Kidnap victims freed in Tlajomulco
Agents from the Jalisco Prosecutor General’s Office (FGE) freed two abductees and detained nine suspects in a raid in Tlajomulco’s El Palomar neighborhood on Monday.
Investigating a kidnapping in the vicinity, officers identified the suspects leaving a property aboard a Hummer. When told to stop, the suspects opened fire. The state agents wounded one of the assailants and learned upon arresting them the location of another safe house.
Upon reaching the house the agents came under fire again, but managed to detain the suspects as they attempted to escape out back. Two kidnap victims were found and released, while nine suspects were arrested in total. The agents decommissioned several vehicles and five firearms at the two properties.
The detainees are believed to have been behind a number of kidnappings and homicides, while one is suspected of involvement in the massacre of 26 people whose dismembered corpses were left in a van beside Guadalajara’s iconic Millennium Arches in November 2011.
40 percent of Jalisco lives in poverty
The number of poor people rose from 52.8 million in 2010 to 53.3 million (45.5 percent of the population) in 2012, while according to Coneval, 11.5 million people (9.8 percent of the population) live in extreme poverty and lack basic services such as health, food, education and housing. The number of people without social security also rose from 69.6 million in 2010 to 71.4 million in 2012.
Children and young people are the worst affected, with 53.8 percent living in poverty across Mexico, while the indigenous population and those living in remote rural areas also remain disproportionately affected by poverty. The poorest states in Mexico are Chiapas, Guerrero and Oaxaca, while those that saw a significant rise in poverty levels are Nayarit, Quintana Roo, Nuevo Leon and Jalisco.

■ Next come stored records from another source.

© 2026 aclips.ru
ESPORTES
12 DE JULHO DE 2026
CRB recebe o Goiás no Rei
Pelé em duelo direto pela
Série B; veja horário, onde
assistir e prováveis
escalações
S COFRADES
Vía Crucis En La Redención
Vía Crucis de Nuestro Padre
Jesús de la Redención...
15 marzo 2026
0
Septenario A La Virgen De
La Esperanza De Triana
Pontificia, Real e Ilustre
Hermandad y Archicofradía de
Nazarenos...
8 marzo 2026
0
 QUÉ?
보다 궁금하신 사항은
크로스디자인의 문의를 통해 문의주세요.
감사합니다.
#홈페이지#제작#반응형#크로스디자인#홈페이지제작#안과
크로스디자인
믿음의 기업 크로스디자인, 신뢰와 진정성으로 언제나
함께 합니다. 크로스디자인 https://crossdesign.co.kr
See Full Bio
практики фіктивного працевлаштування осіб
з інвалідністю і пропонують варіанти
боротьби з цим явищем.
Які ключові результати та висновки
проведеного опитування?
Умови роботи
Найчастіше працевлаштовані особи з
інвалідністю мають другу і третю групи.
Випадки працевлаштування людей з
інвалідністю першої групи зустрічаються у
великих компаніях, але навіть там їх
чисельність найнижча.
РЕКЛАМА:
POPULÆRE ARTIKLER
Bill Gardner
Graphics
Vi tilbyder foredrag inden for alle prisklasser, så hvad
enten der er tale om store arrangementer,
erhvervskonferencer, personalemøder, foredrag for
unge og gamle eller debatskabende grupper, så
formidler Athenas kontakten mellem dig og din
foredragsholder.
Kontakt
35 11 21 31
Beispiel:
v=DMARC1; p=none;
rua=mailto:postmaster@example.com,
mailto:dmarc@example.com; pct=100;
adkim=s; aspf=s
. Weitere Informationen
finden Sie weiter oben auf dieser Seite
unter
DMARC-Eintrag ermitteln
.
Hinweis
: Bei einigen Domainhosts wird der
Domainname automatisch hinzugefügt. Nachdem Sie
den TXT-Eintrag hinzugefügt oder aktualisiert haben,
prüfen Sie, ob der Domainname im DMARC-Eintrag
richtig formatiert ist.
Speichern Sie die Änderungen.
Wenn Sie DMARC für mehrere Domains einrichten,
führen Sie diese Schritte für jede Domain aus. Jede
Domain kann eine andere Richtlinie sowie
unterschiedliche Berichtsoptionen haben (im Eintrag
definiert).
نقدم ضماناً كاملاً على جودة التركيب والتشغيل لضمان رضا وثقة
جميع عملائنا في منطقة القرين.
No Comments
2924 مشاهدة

According to Coneval, the number of poor people in Jalisco grew by 10.3 percent from 2.7 million in 2010 to 3.5 million (39.8 percent of the population) in 2012. The number of those living in extreme poverty also rose by 13.7 percent from 392,000 in 2010 to 446,000 (5.8 percent of the population) in 2012.
Former officials call for decriminalization of marijuana
Jorge Castañeda, foreign minister under President Vicente Fox, and Fernando Gomez Mont, interior minister under President Felipe Calderon, cited the legalization of marijuana in Colorado and Washington last year as reason for Mexico to abandon its costly and futile war on pot and follow the two states’ lead toward a more relaxed drug policy.
While Mexicans are already legally permitted to possess five grams of marijuana, the capital’s city council, which has the authority to pass health and law enforcement legislation, is contemplating a measure that would allow the regulated possession and use of marijuana in Mexico City. This would be preferable to continuing to follow the well-trodden “path that provokes violence, generates human rights violations, erodes the country’s image abroad and costs a fortune,” argue Castañeda and Gomez, with the support of other former cabinet secretaries – Pedro Aspe, finance minister to Carlos Salinas, and Juan Ramon de la Fuente, health minister to Ernesto Zedillo.
“Mexico is a highly conservative country whose population remains largely opposed to legalizing marijuana. But an increasing number of business, political and academic leaders are shifting their views,” Castañeda and Gomez noted. These figures include former Presidents Fox and Zedillo, both of whom fought vigorously against drug consumption and trafficking in office, but have since reconsidered their positions and concluded that decriminalizing marijuana use and commerce would be a more sensible approach.
Castañeda and Gomez believe that Mexico City would be the best place to begin the push for change, given the capital’s more liberal attitudes to hot-button issues such as gay marriage.
“For practical and political reasons, our effort is limited to decriminalizing the use of marijuana in the federal district, though some believe that the same case can be easily made for other drugs in the whole country,” the pair wrote in the Washington Post.
“Mexicans have paid a high cost in the struggle against drugs,” they concluded. “We know that this war cannot be won. This fight should be waged by physicians rather than armed forces. Decriminalization of marijuana is not a silver bullet, but it would be a major step away from a failed approach.”